Armed protesters stormed police barricades in Kiev on Thursday in renewed violence that left at least 17 people dead and shattered an hours-old truce as EU foreign ministers held crisis talks with Ukraine’s embattled president.
Armed protesters stormed police barricades in Kiev on Thursday in renewed violence that left at least 17 people dead and shattered an hours-old truce as EU foreign ministers held crisis talks with Ukraine's embattled president.
Masked protesters hurled Molotov cocktails and rocks at thick lines of armed anti-riot troops in Kiev's central Independence Square, the epicentre of the ex-Soviet country's three-month-old political crisis.
The demonstrators pushed police forces back some 200 metres to retake control of the entire square, which anti-government protesters have occupied since November.
Police used rubber bullets to try to repel the assault and claimed that a sniper had wounded 20 officers by firing live ammunition from the window of a building overlooking the smoke-filled square.

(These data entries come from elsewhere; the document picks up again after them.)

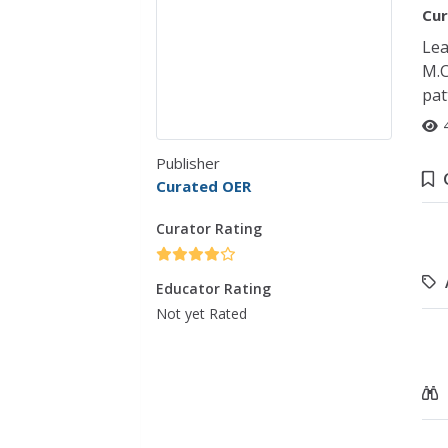
Cur
Lea
M.C
pat
Publisher
Curated OER
Curator Rating
Educator Rating
Not yet Rated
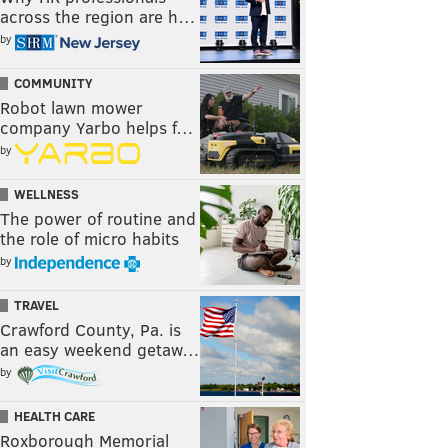
across the region are h…
by
COMMUNITY
Robot lawn mower
company Yarbo helps f…
by
WELLNESS
The power of routine and
the role of micro habits
by
TRAVEL
Crawford County, Pa. is
an easy weekend getaw…
by
HEALTH CARE
Roxborough Memorial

An AFP photographer saw spent live cartridge shells littering the ground on the square, although it was unclear who had used the ammunition.
The main government building nearby was evacuated following the violence.
The clashes shattered a truce that Ukrainian President Viktor Yanukovych had called with the opposition just hours earlier, after a spurt of violence killed more than two dozen people in less than two days.
Yanukovych was holding crisis talks with the foreign ministers of France, Germany and Poland, ahead of an emergency meeting in Brussels where the EU is expected to impose sanctions against the Ukrainian government for the violence.
The EU envoy meeting was reported to have been cancelled, but a Ukrainian presidential spokesman told AFP that the encounter was being held after all.
Yanukovych has appeared to struggle to formulate a clear policy over the past few days, which have seen Ukraine's deadliest violence since independence and an escalating war of words between the West and former master Moscow over the future of the country sandwiched between the EU and Russia.